Nevada hasn't made much of a difference in selecting the nominee for president or on national politics in general. State officials are hoping that Saturday's Republican caucuses change that.
Despite its renegade image, some analysts think Nevada is more representative of the U.S. than other early voting states because of its diverse population. While two-thirds of its population is white, 26.5 percent is Hispanic, 8.1 percent is black and 7.2 percent is Asian. The state does have a large Mormon population, which is expected to help Mitt Romney, a member of the church.
Faced with poor turnout and high costs for its presidential primary in 1996, Nevada moved to a caucus system with voting in March. Candidates began paying more attention in 2000 after the state became a battleground and a major source of campaign contributions, particularly from Las Vegas casino moguls such as Steve Wynn and Sheldon Adelson.
Still, caucus attendance remained sparse until 2008. Senate Majority Leader Harry Reid persuaded his fellow Nevada Democrats to move the voting to January that year. Reid wanted to make candidates pay greater attention to issues facing his home state and the West as part of a larger Democratic strategy to capture swing states.
The race between Barack Obama and Hillary Rodham Clinton drew a record turnout of 116,000 Democrats. While Clinton won the caucuses 51 to 45 percent, Obama ended up with 14 national delegates to Clinton's 11.
Nevada Republicans also set an earlier caucus date for its candidates that year. But few candidates competed, including eventual nominee John McCain, and Romney easily won. Only about 44,000 Republicans turned out to caucus.
This year, Romney, Newt Gingrich, Ron Paul and Rick Santorum have campaigned around the state in what is the first nomination contest in the West and the fifth in the nation.
Another lure for presidential candidates: With 2.7 million residents, the fruit of a population explosion over recent decades, Nevada now has six electoral votes, up from three in 1980. They could become valuable in a close election in November.
While Democrats hold a 95,000-voter edge over Republicans in registration, analysts say Nevada voters' relative lack of partisanship makes them open to candidates from both parties. The state's large number of independent voters decides many elections.
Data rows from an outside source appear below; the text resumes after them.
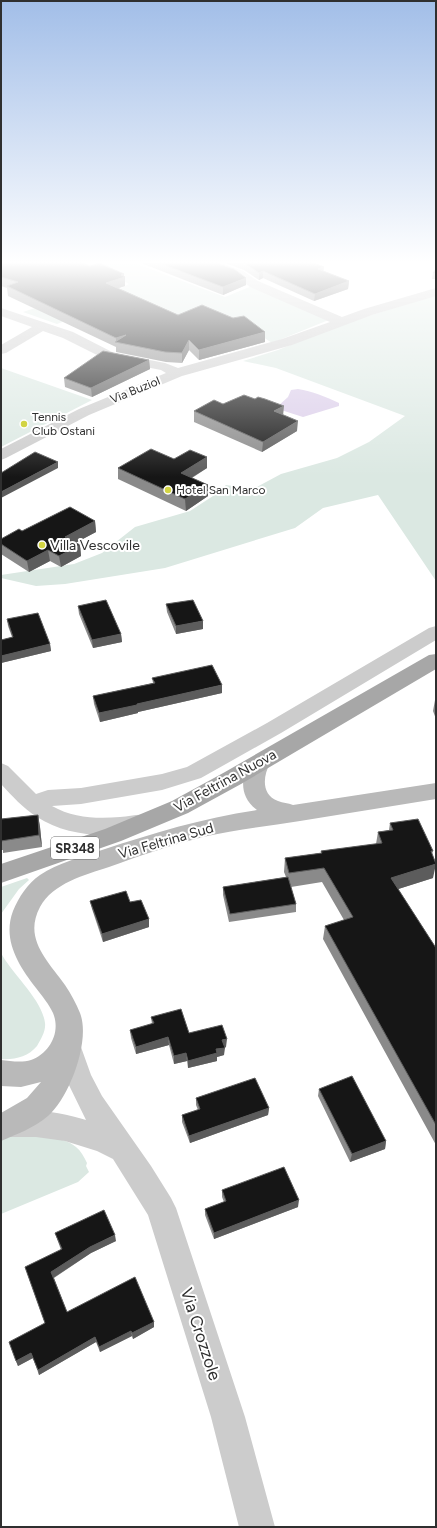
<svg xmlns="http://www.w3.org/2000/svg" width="437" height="1528" viewBox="0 0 437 1528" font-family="Figtree,sans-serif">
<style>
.green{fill:#dbe8e2}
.water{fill:#dacce9}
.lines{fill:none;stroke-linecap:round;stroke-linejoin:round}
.street{fill:#ccc;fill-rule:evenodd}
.secondary{fill:#b9b9b9;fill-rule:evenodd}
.primary{fill:#a7a7a7;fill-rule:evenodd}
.wall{fill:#8a8a8a}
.shaded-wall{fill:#5c5c5c}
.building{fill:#161616;stroke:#5c5c5c}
.poi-dot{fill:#d2d443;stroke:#fff;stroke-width:1.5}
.labels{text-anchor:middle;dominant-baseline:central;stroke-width:4;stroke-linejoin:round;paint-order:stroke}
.far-street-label{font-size:12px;fill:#2f2f2f;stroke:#fff}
.far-poi-label{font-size:12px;fill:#2f2f2f;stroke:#fff;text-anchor:start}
.shield{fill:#fff;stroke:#6d6d6d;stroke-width:1}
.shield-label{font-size:13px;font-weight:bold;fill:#2f2f2f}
.poi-label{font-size:14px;fill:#2f2f2f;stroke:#fff;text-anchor:start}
.street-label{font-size:14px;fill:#2f2f2f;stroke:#fff}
.near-street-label{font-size:17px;fill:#2f2f2f;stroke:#fff}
</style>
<rect width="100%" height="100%" fill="#fff"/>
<path class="green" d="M 77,263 L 134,263 L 225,297 L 252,286 L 331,319 L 272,343 L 241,322 L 164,332 L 122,299 L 57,324 L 23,312 L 87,291 L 112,293 L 129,284 L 102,268 L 83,269 Z
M 436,295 L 436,581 L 378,495 L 323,508 L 295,528 L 165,568 L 65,584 L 36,586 L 1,578 L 1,575 L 74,564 L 102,553 L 135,527 L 190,511 L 213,496 L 226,485 L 253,489 L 281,474 L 337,458 L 369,442 L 405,416 L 276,368 L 243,361 L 278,350 L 343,324 Z
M 1,368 L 92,400 L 1,447 Z
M 27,878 L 29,880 L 19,889 L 1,914 L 1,887 Z
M 1,953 C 12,974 42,999 45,1023 C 46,1031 41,1039 37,1046 C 28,1057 14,1060 1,1059 Z
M 11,1135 C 29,1136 63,1135 76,1147 C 81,1151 84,1157 87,1163 L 86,1166 L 89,1172 L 78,1182 L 1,1214 L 1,1137 Z"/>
<path class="water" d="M 298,389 C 312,391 326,397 339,403 L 339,406 L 303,417 L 281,410 L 277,407 L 288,397 L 291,390 Z"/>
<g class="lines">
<path class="street" d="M 204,263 L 221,263 L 243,271 L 258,281 L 342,317 L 364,309 L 436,288 L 436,296 L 372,315 L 292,345 L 182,376 L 89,415 L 6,458 L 1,460 L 1,449 L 79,409 L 166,373 L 161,370 L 105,359 L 63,338 L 43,331 L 6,353 L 1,354 L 1,345 L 32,327 L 1,316 L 1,308 L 73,332 L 114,353 L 165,363 L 178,368 L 282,339 L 330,322 L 250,287 L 235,275 L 206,265 Z
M 436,626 L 436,640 L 281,733 L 201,778 L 162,790 L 81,804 L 52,806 C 73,818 97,819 120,817 C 131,816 140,813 151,816 L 154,822 L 151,828 C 116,839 69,838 37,817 C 23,808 12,796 1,784 L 1,763 L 8,766 L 36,794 L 48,790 L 81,788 L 162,774 L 187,767 L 267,723 L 429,628 Z
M 68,1032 L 77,1036 L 91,1075 L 102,1096 L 151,1166 L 171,1198 L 176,1208 L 245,1417 L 275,1527 L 239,1527 L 211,1417 L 148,1215 L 113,1159 L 97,1151 L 65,1141 L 36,1137 L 8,1137 L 1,1134 L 1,1114 C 23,1105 64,1113 86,1120 L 65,1077 L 55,1044 L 59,1036 Z"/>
<path class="secondary" d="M 259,755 L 267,758 L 270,763 C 263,776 261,795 278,801 C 283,803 288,803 293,805 L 436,783 L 436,799 C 391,806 345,814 300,821 C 268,826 235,830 203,837 C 171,845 139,856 109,867 C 85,875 53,883 40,907 C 23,939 48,961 65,985 C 71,994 76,1003 80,1013 C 91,1041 69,1098 48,1116 C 34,1128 17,1134 1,1141 L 1,1113 L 27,1098 L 41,1082 L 21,1087 L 1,1086 L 1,1060 C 10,1061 22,1063 31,1060 C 50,1053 61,1032 53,1013 C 49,1004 42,996 36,988 C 19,966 2,940 13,911 C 19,897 27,884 40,875 C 58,863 81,857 102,850 C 153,833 203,818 257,810 C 238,796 241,775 251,758 Z"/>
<path class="primary" d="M 436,654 L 436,669 L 241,784 L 188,813 L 121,841 L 1,883 L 1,864 L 105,829 L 172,801 L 225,772 L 429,655 Z"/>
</g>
<path class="wall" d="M 1,263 L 90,266 L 124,274 L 124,276 L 125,277 L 125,286 L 118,288 L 178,315 L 265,332 L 265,342 L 199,360 L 189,350 L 182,363 L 166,362 L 116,352 L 116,347 L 8,296 L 7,288 L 1,286 Z
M 141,263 L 216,263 L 246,278 L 246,285 L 223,295 Z
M 225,263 L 314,263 L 324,267 L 323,271 L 349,281 L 348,289 L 314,301 L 263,278 L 259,280 L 244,270 Z
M 436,269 L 436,279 L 432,279 L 433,273 Z
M 149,360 L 150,369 L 92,397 L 65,387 L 64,378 Z
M 223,404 L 283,415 L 297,431 L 262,452 L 194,422 L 194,411 Z
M 207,457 L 207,468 L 192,478 L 208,496 L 186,511 L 118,479 L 118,468 L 174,459 Z
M 95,521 L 96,532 L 75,543 L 80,545 L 81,556 L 61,567 L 50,561 L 29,572 L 1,554 L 1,539 L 22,531 Z
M 166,604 L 203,629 L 176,634 L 167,612 Z
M 78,606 L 121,634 L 122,642 L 93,648 L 79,614 Z
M 7,619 L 50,644 L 51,651 L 1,663 L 1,640 L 12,637 L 8,626 Z
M 152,678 L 222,693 L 138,712 L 138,713 L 100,722 L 94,704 L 93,696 L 153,683 Z
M 436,699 L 436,719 L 433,711 L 435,700 Z
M 38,815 L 40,827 L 42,847 L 3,853 L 3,850 L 1,850 L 1,819 Z
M 390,823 L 433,851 L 432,854 L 433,878 L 398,889 L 436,948 L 436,1145 L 323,939 L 325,926 L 344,920 L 322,882 L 291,887 L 296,904 L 296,912 L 229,922 L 223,895 L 223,887 L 286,877 L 284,872 L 285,858 L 321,853 L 321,851 L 376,844 L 378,832 L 389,830 Z
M 90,901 L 130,902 L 149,919 L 149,927 L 103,942 L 92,909 Z
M 151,1017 L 189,1033 L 226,1047 L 224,1047 L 224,1055 L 217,1057 L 217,1061 L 188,1068 L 187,1061 L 174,1064 L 169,1045 L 136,1054 L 131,1038 L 130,1030 L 152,1024 Z
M 319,1089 L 386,1141 L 385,1149 L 350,1162 L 318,1096 Z
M 196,1098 L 269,1108 L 268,1115 L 190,1143 L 182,1122 L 182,1115 L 198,1110 L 196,1105 Z
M 222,1190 L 298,1207 L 214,1239 L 205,1215 L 205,1209 L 224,1202 L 222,1197 Z
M 55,1233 L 116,1241 L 91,1253 L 54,1278 L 67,1312 L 154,1322 L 154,1327 L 133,1339 L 132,1336 L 100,1352 L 96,1342 L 39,1375 L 33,1358 L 18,1366 L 16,1361 L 45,1323 L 25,1267 L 61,1250 Z"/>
<path class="shaded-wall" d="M 324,267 L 323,274 L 318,269 Z
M 263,271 L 263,278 L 259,280 L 259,273 Z
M 124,274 L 124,277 L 125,277 L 125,286 L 107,292 L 106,283 Z
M 246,278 L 246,285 L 223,295 L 223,287 Z
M 349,281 L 348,289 L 314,301 L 315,294 Z
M 265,332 L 265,342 L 199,360 L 199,350 Z
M 126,335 L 116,342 L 116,338 Z
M 189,340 L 189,350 L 182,363 L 182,353 Z
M 149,360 L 150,369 L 92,397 L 91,388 Z
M 284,406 L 283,416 L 274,411 Z
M 298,421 L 297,431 L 262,452 L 263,442 Z
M 207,457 L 207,468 L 181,484 L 181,473 Z
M 58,462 L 58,468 L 1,498 L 1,492 Z
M 208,485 L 208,496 L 186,511 L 185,499 Z
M 95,521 L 96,532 L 66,548 L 65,537 Z
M 80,545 L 81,556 L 61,567 L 59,556 Z
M 48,550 L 50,561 L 29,572 L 27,561 Z
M 203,621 L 203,629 L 176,634 L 176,626 Z
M 121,634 L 122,642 L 93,648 L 92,640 Z
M 50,644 L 51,651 L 1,663 L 1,656 Z
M 222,685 L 222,693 L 138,712 L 138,713 L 100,722 L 99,713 L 137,704 Z
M 38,815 L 40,827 L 42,847 L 39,835 Z
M 436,864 L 433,878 L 389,892 L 391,878 Z
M 149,919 L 149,927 L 103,942 L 102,934 Z
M 168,1037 L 169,1045 L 136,1054 L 136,1047 Z
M 227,1039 L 226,1047 L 222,1048 L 222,1040 Z
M 225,1048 L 224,1055 L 217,1057 L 217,1061 L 188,1068 L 188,1061 L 216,1049 Z
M 186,1053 L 187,1061 L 174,1064 L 174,1056 Z
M 269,1108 L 268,1115 L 190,1143 L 189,1136 Z
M 386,1141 L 385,1149 L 350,1162 L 352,1154 Z
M 299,1200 L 298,1207 L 214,1239 L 214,1233 Z
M 115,1235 L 116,1241 L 91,1253 L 53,1278 L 51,1272 L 90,1247 Z
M 154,1322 L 154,1327 L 133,1339 L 132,1333 Z
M 131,1331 L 132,1336 L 100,1352 L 99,1347 Z
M 95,1337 L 96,1342 L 39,1375 L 38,1370 Z
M 31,1353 L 33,1358 L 18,1366 L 16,1361 Z"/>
<path class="building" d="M 1,263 L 82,263 L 90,266 L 99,263 L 124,274 L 121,275 L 125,277 L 106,283 L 178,315 L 202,305 L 233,318 L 244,316 L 265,332 L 199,350 L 189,340 L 182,353 L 165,352 L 115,342 L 126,335 L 116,338 L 7,286 L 18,282 L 1,277 Z
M 159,263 L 216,263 L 234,269 L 246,278 L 223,287 Z
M 244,263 L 314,263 L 324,267 L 318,269 L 349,281 L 315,294 L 263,271 L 259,273 Z
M 436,269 L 436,273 L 433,273 Z
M 103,351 L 149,360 L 91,388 L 64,378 Z
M 244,395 L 255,399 L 258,397 L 265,399 L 284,406 L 274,411 L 298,421 L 263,442 L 194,411 L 214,400 L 223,404 Z
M 151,449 L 174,459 L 190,450 L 207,457 L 181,473 L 208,485 L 185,499 L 118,468 Z
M 35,452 L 58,462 L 1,492 L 1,473 Z
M 70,507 L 95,521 L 65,537 L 80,545 L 59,556 L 48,550 L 27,561 L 1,544 L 1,539 L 19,529 L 22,531 Z
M 106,600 L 121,634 L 92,640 L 78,606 Z
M 193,600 L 203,621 L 176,626 L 166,604 Z
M 38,613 L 50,644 L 1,656 L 1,640 L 13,637 L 7,619 Z
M 212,665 L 222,685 L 137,704 L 137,705 L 99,713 L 93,696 L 155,683 L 152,678 Z
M 38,815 L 39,835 L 1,841 L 1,819 Z
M 418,819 L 433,851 L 431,851 L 436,864 L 391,878 L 436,948 L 436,1125 L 325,926 L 353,917 L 324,868 L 289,873 L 285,858 L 322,853 L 321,851 L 382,843 L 378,832 L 393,830 L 390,823 Z
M 288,877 L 296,904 L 230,914 L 223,887 Z
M 126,891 L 130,902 L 141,900 L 149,919 L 102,934 L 90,901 Z
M 181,1009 L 189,1033 L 222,1025 L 227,1039 L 222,1040 L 225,1048 L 216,1049 L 217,1053 L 188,1061 L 186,1053 L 174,1056 L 168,1037 L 136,1047 L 130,1030 L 154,1023 L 151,1017 Z
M 352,1076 L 386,1141 L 352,1154 L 319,1089 Z
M 255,1078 L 269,1108 L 189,1136 L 182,1115 L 200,1109 L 196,1098 Z
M 284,1167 L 299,1200 L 214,1233 L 205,1209 L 226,1201 L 222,1190 Z
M 104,1210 L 115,1235 L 90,1247 L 51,1272 L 67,1312 L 135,1277 L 154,1322 L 132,1333 L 131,1331 L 99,1347 L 95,1337 L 38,1370 L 31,1353 L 16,1361 L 9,1342 L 45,1323 L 25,1267 L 62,1249 L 55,1233 Z"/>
<linearGradient id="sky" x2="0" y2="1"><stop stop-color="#a2bee8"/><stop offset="0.55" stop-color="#fff"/><stop offset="1" stop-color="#fff" stop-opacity="0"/></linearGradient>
<rect width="437" height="477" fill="url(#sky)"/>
<g class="poi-dot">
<circle cx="24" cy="424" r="4"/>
<circle cx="168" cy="490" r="4"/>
<circle cx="42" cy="545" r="4"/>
</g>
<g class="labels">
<g class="far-street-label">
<text transform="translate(135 390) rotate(-22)">Via Buziol</text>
</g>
<g class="far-poi-label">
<text x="32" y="417">Tennis<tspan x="32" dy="14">Club Ostani</tspan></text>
<text x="176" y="490">Hotel San Marco</text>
</g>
<rect class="shield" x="51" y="837" width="48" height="22" rx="3"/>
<g class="shield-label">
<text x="75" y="848">SR348</text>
</g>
<g class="poi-label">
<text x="50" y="545">Villa Vescovile</text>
</g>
<g class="street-label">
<text transform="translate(225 781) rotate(-29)">Via Feltrina Nuova</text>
<text transform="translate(166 841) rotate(-16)">Via Feltrina Sud</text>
</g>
<g class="near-street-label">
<text transform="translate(201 1334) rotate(72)">Via Crozzole</text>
</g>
</g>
<rect width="437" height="1528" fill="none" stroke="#2f2f2f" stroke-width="4"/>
</svg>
Nevada has the best record of any state since 1912 for siding with winners, voting for the victor in 24 of the past 25 presidential elections. The lone exception was when Republican Gerald Ford won Nevada over Democrat Jimmy Carter in 1976.
Saturday's caucuses face a potential snag that could dash its hopes of making a mark on the race. Although voting takes place in most areas through midafternoon, a special late-evening caucus set up for Jewish voters means complete results won't be released until after 10 p.m. EST. The lag has raised concerns about the validity of the count.